> **Excerpted passage**:
********

BRIEF DESCRIPTION OF THE DRAWINGS
[0012] FIG. 1 is a cross-sectional view showing a conventional
semiconductor device having a lead frame described in Japanese
Patent Application Laid-Open No. Sho 60 (1985)-52050.
[0013] FIG. 2 is a cross-sectional view showing the structure of a
ball-grid-array semiconductor device according to an embodiment of
the present invention.
[0014] FIG. 3 is a bottom view showing the structure of the
ball-grid-array semiconductor device according to the embodiment of
the present invention.
[0015] FIG. 4 is a view showing the method for manufacturing the
ball-grid-array semiconductor device according to the embodiment of
the present invention, illustrating the step where the device is
sealed with resin.
DETAILED DESCRIPTION OF THE PREFERRED EMBODIMENTS
[0016] The embodiment of the present invention is to be explained
specifically with reference to the accompanying drawings. FIG. 2 is
a cross-sectional view showing the structure of a ball-grid-array
semiconductor device according to the embodiment of the present
invention. FIG. 3 is a bottom view showing the structure of the
ball-grid-array semiconductor device similarly according to the
embodiment of the present invention.

********

> **Exercise prompt**: In the patent excerpt, which manufacturing step does FIG. 4 illustrate?

> **Collected data**:
********

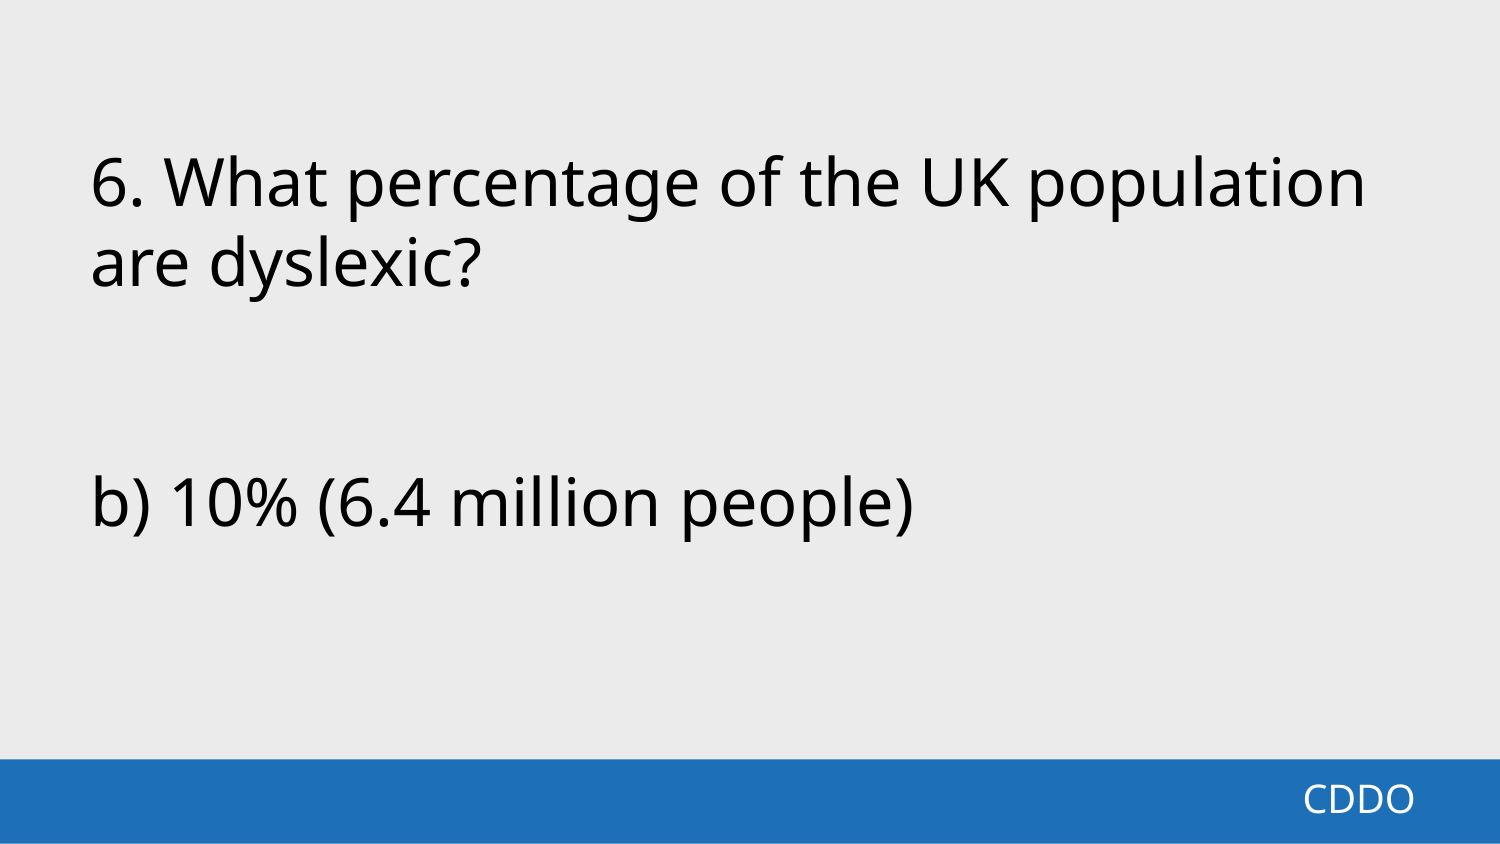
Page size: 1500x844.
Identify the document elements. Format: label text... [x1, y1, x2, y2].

********

> **Solution below**: The step where the device is sealed with resin.